# 正文
+++++
陆美光，段海燕，姜恭好

（1黑龙江大学现代农业与生态环境学院，哈尔滨 150080；2黑龙江大学生命科学学院，哈尔滨 150080）

0 引言

亚麻(Linum usitatissimumL.)是亚麻科亚麻属一年生或多年生的双子叶自花授粉的草本植物，根据用途可分为油用型亚麻、纤维用型亚麻和两用型亚麻，中国西北地区和华北地区都将亚麻视作重要的油料和经济作物[1]。亚麻是五大油料作物之一，且作为当今世界第三大纤维作物[2]，在经济作物生产中，亚麻具有十分重要的地位，中国的纤维亚麻收获面积在世界占据第一位[3]。亚麻的栽培历史十分悠久，其起源于中东、地中海，亚麻的原产地之一也包括中国[4]，因其适应性很强，所以在世界各地都有分布[5]，亚麻广泛生长在加拿大、美国、印度、德国以及俄罗斯和中国，纤维亚麻主要生长在北欧、俄罗斯和中国[6]。在中国，甘肃、内蒙古和新疆是亚麻的主要种植地，黑龙江省亚麻总产量占全国的85%[7]。亚麻栽培已有五千多年的历史[8]，是人类最早使用的植物天然纤维及油料作物[9]。几千年来，亚麻一直被人类用作高品质油和茎纤维的来源[10]。

亚麻用途广泛，功能多样，近年来在纺织、工业、医药保健、食品、新材料等很多方面具有重要用途。亚麻生长的条件加上一些调节剂的使用，能够促进亚麻对重金属的吸收；由于其纤维强度高,吸湿散热能力好，并且具有防静电的特性，又将其用于复合材料、汽车内装饰等[11]。亚麻籽中亚麻籽油、亚麻籽蛋白、亚麻籽胶、木脂素等营养成分能够有效调节脂质代谢、降低血糖血脂水平、预防癌症[12]，在药品、食品、保健品和化妆品中被广泛应用[13]。此外，亚麻秆中含丰富的矿物元素，其中富含钾、梓等人体必需的微量元素。亚麻饼粕粗蛋白质和总磷含量高，并且总磷真利用率较高，是较好的蛋白质和磷源饲料原料[14]。

全基因组关联分析(genome-wide association study，GWAS)是应用基因组中数以百万计的SNP为分子遗传标记，进行全基因组水平上的对照分析或相关性分析，并通过比较发现影响复杂性状的基因变异的新技术，从而在分子水平揭示作物表型多样性的遗传基础，为作物性状的改良提供理论基础，为分子育种提供新的途径[15]。GWAS在亚麻多种性状研究以及育种中得到了一定的应用，但相较于水稻、玉米等作物研究较少，本文综述了国内外亚麻GWAS的研究进展，并简要综述了其他作物GWAS研究进展，以期为亚麻GWAS研究提供理论依据及新思路。
+++++
# 材料问题
• A. 按亚麻一文，亚麻广泛生长在哪些国家？请全部列出。
• B. 据亚麻一文，黑龙江省亚麻总产量占全国的多少？
• C. 请抄录亚麻一文中从“亚麻用途广泛，功能多样，近年”一直到“白质和磷源饲料原料[14]。”的全部内容。

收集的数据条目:
+++++
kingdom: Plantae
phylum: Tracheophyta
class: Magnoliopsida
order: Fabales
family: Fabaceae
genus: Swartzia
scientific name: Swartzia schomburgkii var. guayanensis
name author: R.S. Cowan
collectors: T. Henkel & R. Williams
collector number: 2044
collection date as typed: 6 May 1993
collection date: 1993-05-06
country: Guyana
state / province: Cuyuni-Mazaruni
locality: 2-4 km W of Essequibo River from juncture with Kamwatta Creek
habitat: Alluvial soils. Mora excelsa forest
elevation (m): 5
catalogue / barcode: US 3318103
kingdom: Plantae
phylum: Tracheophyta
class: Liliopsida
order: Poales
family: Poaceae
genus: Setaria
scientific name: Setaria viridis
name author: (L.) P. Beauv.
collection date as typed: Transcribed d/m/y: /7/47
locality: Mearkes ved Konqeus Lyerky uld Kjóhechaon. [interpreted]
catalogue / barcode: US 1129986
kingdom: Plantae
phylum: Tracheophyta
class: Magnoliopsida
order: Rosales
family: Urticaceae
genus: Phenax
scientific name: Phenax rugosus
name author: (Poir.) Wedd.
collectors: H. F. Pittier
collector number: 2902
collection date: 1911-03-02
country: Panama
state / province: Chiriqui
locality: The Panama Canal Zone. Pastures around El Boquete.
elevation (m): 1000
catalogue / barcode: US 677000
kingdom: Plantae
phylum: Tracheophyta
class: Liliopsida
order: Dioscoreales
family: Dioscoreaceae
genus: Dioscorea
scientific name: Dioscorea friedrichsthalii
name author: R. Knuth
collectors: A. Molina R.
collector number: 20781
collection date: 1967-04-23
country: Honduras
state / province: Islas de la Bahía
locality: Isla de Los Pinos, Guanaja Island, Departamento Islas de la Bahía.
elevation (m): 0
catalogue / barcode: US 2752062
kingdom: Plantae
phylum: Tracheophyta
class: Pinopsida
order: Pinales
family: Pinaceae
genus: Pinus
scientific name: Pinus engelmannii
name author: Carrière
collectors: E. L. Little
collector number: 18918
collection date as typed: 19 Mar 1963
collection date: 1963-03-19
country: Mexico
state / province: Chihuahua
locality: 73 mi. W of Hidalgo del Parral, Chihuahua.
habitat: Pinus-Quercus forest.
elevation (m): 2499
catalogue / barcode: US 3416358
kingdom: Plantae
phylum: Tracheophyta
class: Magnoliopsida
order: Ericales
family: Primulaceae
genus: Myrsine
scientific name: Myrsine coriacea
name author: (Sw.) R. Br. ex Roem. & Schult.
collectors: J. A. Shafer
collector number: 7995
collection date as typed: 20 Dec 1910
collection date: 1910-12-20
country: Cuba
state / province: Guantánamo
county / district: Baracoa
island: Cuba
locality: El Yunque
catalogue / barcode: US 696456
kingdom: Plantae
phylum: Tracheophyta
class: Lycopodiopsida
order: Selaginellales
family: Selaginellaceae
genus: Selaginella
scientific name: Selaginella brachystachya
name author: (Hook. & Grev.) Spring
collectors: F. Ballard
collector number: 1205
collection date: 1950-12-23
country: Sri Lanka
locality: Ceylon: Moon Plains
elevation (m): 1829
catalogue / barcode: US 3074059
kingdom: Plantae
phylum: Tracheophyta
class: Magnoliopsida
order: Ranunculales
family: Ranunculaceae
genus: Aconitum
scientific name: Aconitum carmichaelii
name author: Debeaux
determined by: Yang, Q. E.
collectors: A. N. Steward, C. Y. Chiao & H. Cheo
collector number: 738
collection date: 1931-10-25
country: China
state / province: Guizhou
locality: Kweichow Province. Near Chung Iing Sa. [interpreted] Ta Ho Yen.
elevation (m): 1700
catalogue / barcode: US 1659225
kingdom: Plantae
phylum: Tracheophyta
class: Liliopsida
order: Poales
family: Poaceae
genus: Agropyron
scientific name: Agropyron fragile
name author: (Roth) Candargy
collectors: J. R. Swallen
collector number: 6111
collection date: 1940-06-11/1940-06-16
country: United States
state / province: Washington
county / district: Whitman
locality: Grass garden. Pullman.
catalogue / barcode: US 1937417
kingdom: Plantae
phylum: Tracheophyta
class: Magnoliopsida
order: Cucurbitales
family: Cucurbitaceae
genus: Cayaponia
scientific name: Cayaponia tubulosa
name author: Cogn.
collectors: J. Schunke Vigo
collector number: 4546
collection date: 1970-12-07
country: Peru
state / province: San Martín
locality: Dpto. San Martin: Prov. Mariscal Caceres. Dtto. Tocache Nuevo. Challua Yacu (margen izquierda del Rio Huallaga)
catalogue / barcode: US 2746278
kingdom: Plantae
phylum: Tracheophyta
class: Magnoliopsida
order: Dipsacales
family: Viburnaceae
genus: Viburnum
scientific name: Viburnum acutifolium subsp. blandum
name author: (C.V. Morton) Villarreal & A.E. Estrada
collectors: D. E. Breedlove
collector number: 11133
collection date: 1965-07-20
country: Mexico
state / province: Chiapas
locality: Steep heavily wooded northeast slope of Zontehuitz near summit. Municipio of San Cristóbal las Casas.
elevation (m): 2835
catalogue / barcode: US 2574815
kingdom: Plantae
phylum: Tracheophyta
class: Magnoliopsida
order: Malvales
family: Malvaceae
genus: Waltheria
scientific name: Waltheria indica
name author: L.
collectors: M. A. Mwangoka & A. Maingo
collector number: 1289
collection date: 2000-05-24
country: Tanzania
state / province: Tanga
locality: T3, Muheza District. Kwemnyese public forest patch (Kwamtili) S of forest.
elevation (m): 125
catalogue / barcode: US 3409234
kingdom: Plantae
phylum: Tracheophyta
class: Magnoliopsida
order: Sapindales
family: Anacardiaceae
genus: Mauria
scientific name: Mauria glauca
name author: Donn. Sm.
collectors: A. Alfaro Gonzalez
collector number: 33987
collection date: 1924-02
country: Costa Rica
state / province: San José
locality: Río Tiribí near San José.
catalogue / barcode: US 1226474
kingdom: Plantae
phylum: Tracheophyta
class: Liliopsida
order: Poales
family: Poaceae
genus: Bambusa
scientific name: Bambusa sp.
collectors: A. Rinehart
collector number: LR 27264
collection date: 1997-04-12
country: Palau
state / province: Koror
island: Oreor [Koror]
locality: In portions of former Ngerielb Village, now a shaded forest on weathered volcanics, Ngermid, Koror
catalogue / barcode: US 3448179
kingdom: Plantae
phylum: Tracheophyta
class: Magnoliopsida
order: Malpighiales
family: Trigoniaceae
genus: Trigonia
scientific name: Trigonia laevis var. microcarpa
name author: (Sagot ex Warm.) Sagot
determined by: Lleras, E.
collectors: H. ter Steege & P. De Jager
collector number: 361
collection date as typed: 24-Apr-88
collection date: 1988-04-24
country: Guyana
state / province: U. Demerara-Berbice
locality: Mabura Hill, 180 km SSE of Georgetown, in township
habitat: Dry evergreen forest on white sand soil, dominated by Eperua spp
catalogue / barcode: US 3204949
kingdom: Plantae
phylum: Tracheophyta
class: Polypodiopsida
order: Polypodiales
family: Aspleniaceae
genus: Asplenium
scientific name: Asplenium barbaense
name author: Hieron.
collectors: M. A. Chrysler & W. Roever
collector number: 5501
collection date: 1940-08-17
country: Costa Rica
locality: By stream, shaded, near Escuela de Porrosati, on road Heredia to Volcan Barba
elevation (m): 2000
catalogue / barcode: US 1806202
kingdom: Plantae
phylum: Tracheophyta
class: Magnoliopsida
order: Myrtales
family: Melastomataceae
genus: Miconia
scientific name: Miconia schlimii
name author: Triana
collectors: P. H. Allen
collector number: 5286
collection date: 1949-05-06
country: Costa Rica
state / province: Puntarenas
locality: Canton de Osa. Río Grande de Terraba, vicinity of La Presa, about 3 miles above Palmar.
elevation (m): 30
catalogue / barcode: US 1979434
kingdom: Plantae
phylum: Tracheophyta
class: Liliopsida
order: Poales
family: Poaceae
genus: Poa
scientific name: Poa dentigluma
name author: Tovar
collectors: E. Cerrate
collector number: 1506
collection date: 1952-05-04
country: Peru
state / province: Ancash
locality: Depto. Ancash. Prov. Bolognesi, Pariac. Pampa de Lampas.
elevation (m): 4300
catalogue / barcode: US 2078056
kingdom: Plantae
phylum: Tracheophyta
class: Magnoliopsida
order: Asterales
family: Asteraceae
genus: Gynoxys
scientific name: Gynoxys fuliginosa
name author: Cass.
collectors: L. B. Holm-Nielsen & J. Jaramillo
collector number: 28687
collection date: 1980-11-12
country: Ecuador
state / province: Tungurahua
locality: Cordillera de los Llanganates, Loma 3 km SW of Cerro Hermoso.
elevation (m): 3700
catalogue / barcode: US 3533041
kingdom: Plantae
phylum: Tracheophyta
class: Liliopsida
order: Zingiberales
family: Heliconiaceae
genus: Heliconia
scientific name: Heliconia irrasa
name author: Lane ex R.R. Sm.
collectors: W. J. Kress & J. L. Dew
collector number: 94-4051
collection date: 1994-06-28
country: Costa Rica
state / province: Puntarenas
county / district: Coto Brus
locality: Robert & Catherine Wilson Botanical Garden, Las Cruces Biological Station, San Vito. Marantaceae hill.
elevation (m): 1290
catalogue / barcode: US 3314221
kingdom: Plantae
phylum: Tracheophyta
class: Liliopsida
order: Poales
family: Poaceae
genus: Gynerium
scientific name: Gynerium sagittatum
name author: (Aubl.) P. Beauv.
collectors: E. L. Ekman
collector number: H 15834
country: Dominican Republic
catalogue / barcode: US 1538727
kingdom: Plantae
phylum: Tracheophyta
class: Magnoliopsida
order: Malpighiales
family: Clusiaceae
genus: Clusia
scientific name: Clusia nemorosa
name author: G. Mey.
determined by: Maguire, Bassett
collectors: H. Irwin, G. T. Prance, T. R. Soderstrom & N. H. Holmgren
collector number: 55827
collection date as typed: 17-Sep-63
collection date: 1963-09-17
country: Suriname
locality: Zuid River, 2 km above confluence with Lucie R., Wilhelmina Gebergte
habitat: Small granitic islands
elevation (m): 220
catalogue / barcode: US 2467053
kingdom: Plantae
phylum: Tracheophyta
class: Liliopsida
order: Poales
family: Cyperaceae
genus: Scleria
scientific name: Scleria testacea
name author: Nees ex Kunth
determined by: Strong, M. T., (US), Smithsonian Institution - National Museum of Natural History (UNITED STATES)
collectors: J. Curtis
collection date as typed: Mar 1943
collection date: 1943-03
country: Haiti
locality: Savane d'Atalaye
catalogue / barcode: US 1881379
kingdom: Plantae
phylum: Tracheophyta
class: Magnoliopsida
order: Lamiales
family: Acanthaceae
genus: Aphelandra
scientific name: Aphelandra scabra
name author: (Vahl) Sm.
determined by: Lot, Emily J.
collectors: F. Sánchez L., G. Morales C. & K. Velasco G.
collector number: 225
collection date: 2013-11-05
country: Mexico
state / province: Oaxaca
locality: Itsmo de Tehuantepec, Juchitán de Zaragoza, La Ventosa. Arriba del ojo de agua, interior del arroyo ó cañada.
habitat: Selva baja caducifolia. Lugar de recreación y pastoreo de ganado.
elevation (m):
+++++
# 书面解答
• A. 加拿大、美国、印度、德国、俄罗斯、中国

• B. 占全国的85%。

• C.
亚麻用途广泛，功能多样，近年来在纺织、工业、医药保健、食品、新材料等很多方面具有重要用途。亚麻生长的条件加上一些调节剂的使用，能够促进亚麻对重金属的吸收；由于其纤维强度高,吸湿散热能力好，并且具有防静电的特性，又将其用于复合材料、汽车内装饰等[11]。亚麻籽中亚麻籽油、亚麻籽蛋白、亚麻籽胶、木脂素等营养成分能够有效调节脂质代谢、降低血糖血脂水平、预防癌症[12]，在药品、食品、保健品和化妆品中被广泛应用[13]。此外，亚麻秆中含丰富的矿物元素，其中富含钾、梓等人体必需的微量元素。亚麻饼粕粗蛋白质和总磷含量高，并且总磷真利用率较高，是较好的蛋白质和磷源饲料原料[14]。